The fact remains they are very difficult to detect. And the dx is confused by other underlying conditions. There is unfortunately little literature that is of a subjective nature in this area that is readily available.


micgrace, how would a psychopath react when he finds out he's found out? (worried)

they would act innocent and deny everything...if they couldn`t convince you that way ,they would try to convince you with force and anger...anything to turn it around to you or others

micgrace Wrote:
That I'm trying to skirt around. Anything could happen (and does unfortunately). The best suggestion is to move house fast (just take what you need, cut accounts anything) and provide no contact information (or contact the physcopath) and that includes to relatives  no matter how tempting (of course you can phone them). And immediately report to the police the person concerned without delay. And actively oppose bail. And provide a victim statement since you are the victim.

Very, very dangerous situation. Take care.

Jedimom  I am hoping you wil take anything I have said with a grain of salt ,so to speak, I have been in trouble with a psycho/sociopath before and can only speak about how things went for me.
  Your situation may or maynot be as dire.
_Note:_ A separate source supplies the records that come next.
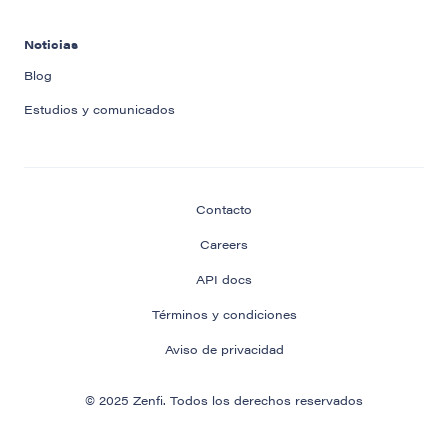
Noticias
Blog
Estudios y comunicados
Contacto
Careers
API docs
Términos y condiciones
Aviso de privacidad
© 2025 Zenfi. Todos los derechos reservados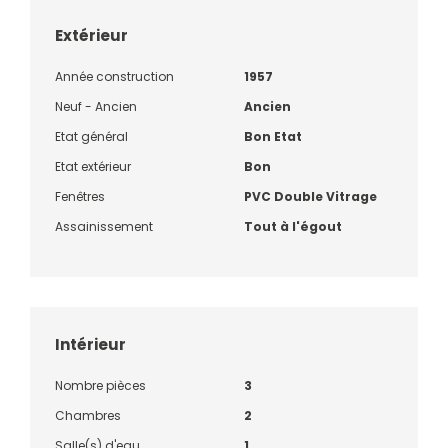
Extérieur
Année construction
1957
Neuf - Ancien
Ancien
Etat général
Bon Etat
Etat extérieur
Bon
Fenêtres
PVC Double Vitrage
Assainissement
Tout à l'égout
Intérieur
Nombre pièces
3
Chambres
2
Salle(s) d'eau
1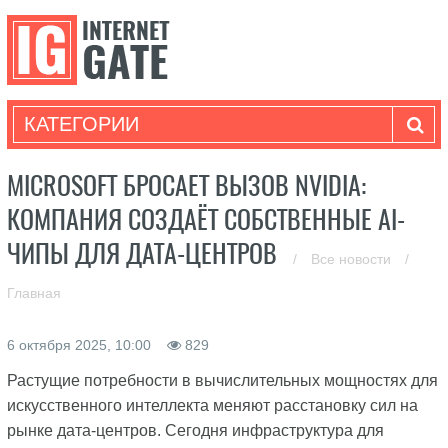
КАТЕГОРИИ
MICROSOFT БРОСАЕТ ВЫЗОВ NVIDIA:
КОМПАНИЯ СОЗДАЁТ СОБСТВЕННЫЕ AI-
ЧИПЫ ДЛЯ ДАТА-ЦЕНТРОВ
/
Все новости
/
Главная
6 октября 2025, 10:00
829
Растущие потребности в вычислительных мощностях для
искусственного интеллекта меняют расстановку сил на
рынке дата-центров. Сегодня инфраструктура для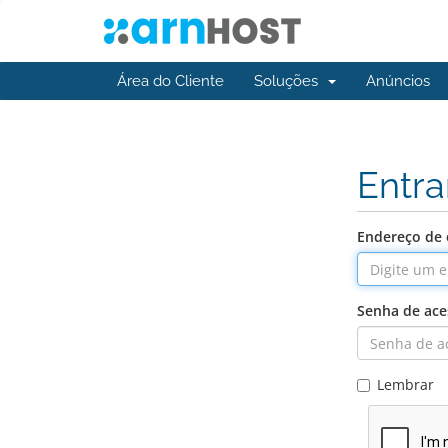
Área do Cliente
Soluções
Anúncios
Entra
Endereço de 
Senha de ace
Lembrar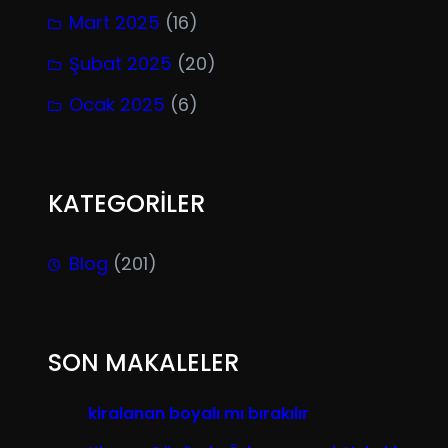
Mart 2025
(16)
Şubat 2025
(20)
Ocak 2025
(6)
KATEGORİLER
Blog
(201)
SON MAKALELER
kiralanan boyalı mı bırakılır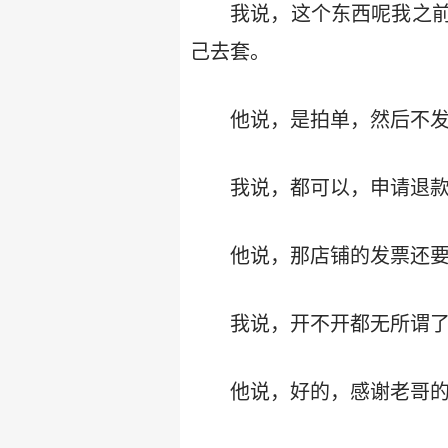
我说，这个东西呢我之
己去套。
他说，是拍单，然后不发
我说，都可以，申请退
他说，那店铺的发票还要
我说，开不开都无所谓
他说，好的，感谢老哥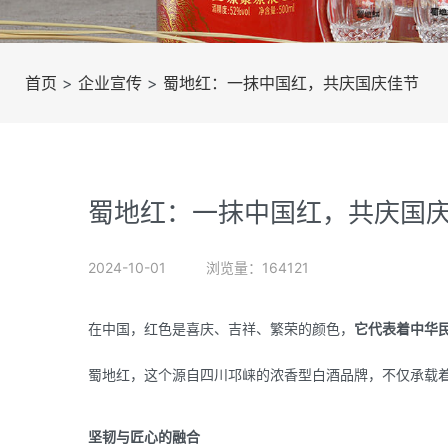
首页
>
企业宣传
>
蜀地红：一抹中国红，共庆国庆佳节
蜀地红：一抹中国红，共庆国
2024-10-01
浏览量：164121
在中国，红色是喜庆、吉祥、繁荣的颜色，
它代表着中华
蜀地红，这个源自四川邛崃的浓香型白酒品牌，不仅承载着
坚韧与匠心的融合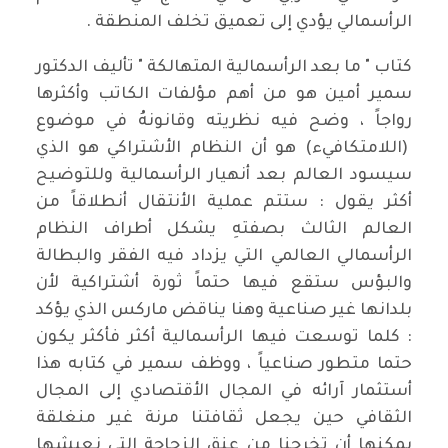
الرأسمالي يؤدي إلى تعميق تخلف المنطقة .
كتاب " ما بعد الرأسمالية المتهالكة " تأليف الدكتور
سمير أمين هو من أهم مؤلفات الكاتب وأكثرها
رواجاً ، وضح فيه نظريته وقانونهُ في موضوع
(اللامتكافيء) هو أن النظام الأشتراكي هو الذي
سيسود العالم بعد أنهيار الرأسمالية وللتوضيح
أكثر يقول : ستتم عملية الأنتقال أنطلاقاً من
العالم الثالث بصفتهِ يشكل أطراف النظام
الرأسمالي العالمي التي يزداد فيه الفقر والبطالة
والبؤس ستقع فيها حتماً ثورة أشتراكية لأن
بلدانها غير صناعية وهنا يناقض ماركس الذي يؤكد
: كلما توسعت فيها الرأسمالية أكثر فأكثر يكون
حتما متطور صناعياً ، ووظف سمير في كتابه هذا
أستثمار آرائه في المجال الأقتصادي إلى المجال
الثقافي حين يجعل ثقافتنا مرنة غير منغلقة
يمكنها أن تخرجنا من عنق الزجاجة التي نعيشها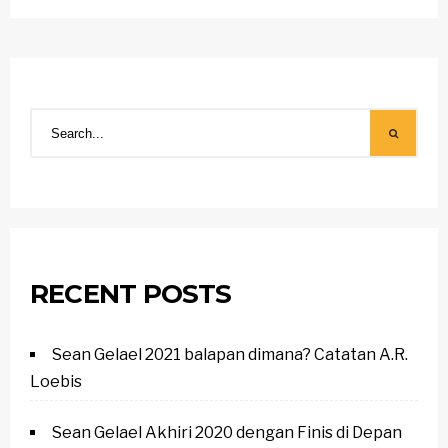
RECENT POSTS
Sean Gelael 2021 balapan dimana? Catatan A.R.
Loebis
Sean Gelael Akhiri 2020 dengan Finis di Depan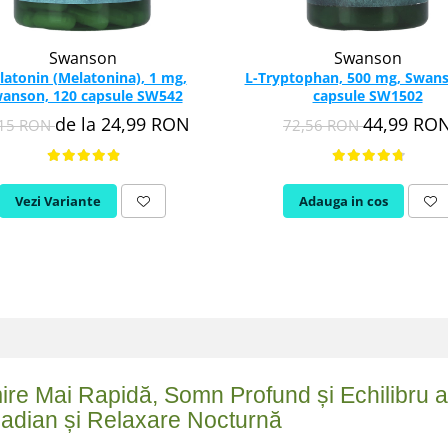
Swanson
Swanson
latonin (Melatonina), 1 mg,
L-Tryptophan, 500 mg, Swans
anson, 120 capsule SW542
capsule SW1502
de la 24,99 RON
44,99 RO
,15 RON
72,56 RON
Vezi Variante
Adauga in cos
e Mai Rapidă, Somn Profund și Echilibru al 
cadian și Relaxare Nocturnă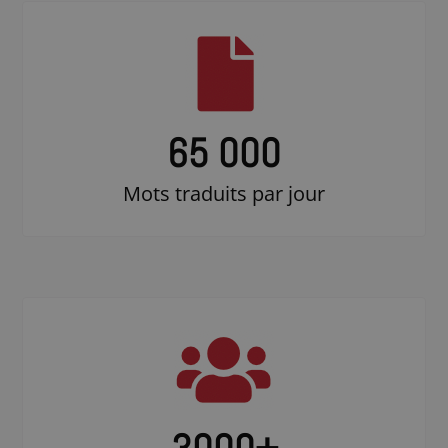
65 000
Mots traduits par jour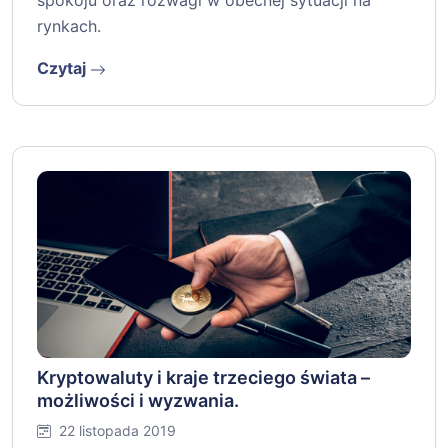
spokoju oraz rozwagi w obecnej sytuacji na
rynkach.
Czytaj
Kryptowaluty i kraje trzeciego świata –
możliwości i wyzwania.
22 listopada 2019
So realise everything i said came from the paranoia I went through .

Are sociopaths born that way or do they become that way?
I found out that  my family considered me to be sociopathic...an uncle one day said that the family was so relieved that I did not turn out to be a serial killer like others of my kind.
  Needless to say I was shocked by what he said .But at that moment I realized why my family avoided me and would not let their children be around me. Not that I was in to being around them anyway .
  Their opinion of me and some other happenings in my life was what caused me to seek professional help. My Dx.as an Aspie was an eyeopener and a relief . I knew I wasnt a psycho/sociopath and now I knew why. As has been already stated in this thread there are a hell of alot of similarities.
  By the way other than letting my brother know I have never told anyone else in the family about my Dx. I didnt want to give them the satisfaction of knowing that I was different ,and that they were right.but they just had the wrong disorder.